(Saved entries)

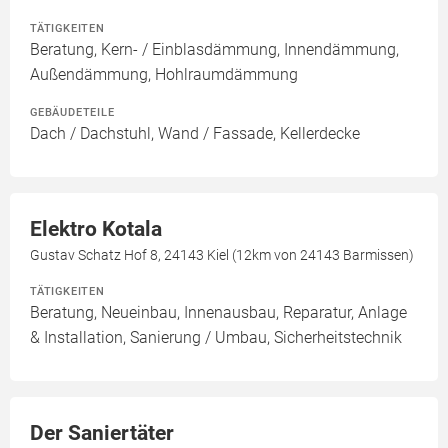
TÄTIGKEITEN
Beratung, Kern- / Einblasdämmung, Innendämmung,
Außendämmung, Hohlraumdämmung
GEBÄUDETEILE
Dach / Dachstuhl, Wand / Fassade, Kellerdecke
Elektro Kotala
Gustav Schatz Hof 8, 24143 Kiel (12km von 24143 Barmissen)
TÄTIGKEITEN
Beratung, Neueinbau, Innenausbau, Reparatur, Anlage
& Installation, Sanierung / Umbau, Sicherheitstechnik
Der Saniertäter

--

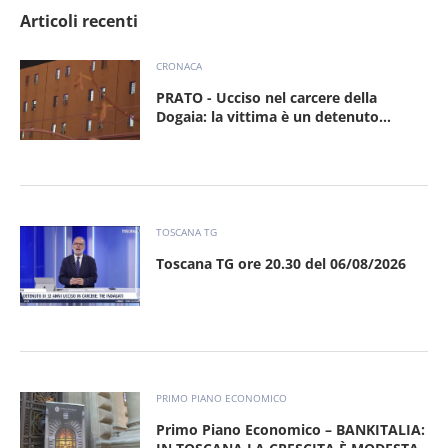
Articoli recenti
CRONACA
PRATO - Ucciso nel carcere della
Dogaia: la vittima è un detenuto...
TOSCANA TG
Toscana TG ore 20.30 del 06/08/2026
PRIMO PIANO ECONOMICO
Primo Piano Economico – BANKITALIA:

Exercise: Please convert the part of the entries that opens with the line containing "Articoli recenti" and closes with the line containing "Primo Piano Economico –", both included, into a numbered list with one line per item and no blank lines.

Answer space:
1. Articoli recenti
2. CRONACA
3. PRATO - Ucciso nel carcere della
4. Dogaia: la vittima è un detenuto...
5. TOSCANA TG
6. Toscana TG ore 20.30 del 06/08/2026
7. PRIMO PIANO ECONOMICO
8. Primo Piano Economico – BANKITALIA:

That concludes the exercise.